Directive | When the line with "[65,669,205,684] Being able" appears below, start repeating lines exactly, and keep going through the line with "[65,688,276,704] [65,709,207,724] clean"; add nothing outside that span.

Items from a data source
"""
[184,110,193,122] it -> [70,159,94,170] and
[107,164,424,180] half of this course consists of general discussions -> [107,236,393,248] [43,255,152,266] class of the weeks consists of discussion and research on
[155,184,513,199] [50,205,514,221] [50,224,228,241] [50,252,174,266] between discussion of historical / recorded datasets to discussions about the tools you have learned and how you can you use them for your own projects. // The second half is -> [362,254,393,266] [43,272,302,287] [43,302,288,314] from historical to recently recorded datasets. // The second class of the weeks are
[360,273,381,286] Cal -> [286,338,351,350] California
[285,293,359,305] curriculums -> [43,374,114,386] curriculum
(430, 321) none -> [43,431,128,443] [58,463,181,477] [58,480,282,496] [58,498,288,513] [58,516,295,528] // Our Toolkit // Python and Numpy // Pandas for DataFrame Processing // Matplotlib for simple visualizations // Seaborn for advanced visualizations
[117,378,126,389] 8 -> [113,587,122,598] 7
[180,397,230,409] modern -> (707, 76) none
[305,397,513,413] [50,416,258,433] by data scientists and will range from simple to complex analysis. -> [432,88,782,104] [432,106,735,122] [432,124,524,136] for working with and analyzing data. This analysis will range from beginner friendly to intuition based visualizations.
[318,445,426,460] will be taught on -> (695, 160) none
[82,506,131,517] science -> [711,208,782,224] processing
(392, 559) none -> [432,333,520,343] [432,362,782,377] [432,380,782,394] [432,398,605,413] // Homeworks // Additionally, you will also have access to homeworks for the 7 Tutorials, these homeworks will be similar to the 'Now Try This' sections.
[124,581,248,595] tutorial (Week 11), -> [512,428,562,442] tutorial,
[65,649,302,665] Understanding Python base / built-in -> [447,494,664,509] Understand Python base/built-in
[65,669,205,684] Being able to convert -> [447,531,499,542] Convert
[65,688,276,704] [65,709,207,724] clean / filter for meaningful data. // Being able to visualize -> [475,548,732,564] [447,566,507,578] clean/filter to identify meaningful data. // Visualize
"""
"""
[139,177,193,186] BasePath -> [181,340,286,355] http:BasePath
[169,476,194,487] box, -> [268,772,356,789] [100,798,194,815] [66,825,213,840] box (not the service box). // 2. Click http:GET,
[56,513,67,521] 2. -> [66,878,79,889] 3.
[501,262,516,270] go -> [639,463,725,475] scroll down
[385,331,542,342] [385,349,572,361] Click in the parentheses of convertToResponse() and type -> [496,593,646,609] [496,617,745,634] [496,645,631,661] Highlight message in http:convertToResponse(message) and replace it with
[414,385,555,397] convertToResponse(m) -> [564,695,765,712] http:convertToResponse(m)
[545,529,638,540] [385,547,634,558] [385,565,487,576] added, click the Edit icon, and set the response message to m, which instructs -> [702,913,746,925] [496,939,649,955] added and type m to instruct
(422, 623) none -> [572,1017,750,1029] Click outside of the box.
"""
Task answer |
[65,669,205,684] Being able to convert -> [447,531,499,542] Convert
[65,688,276,704] [65,709,207,724] clean / filter for meaningful data. // Being able to visualize -> [475,548,732,564] [447,566,507,578] clean/filter to identify meaningful data. // Visualize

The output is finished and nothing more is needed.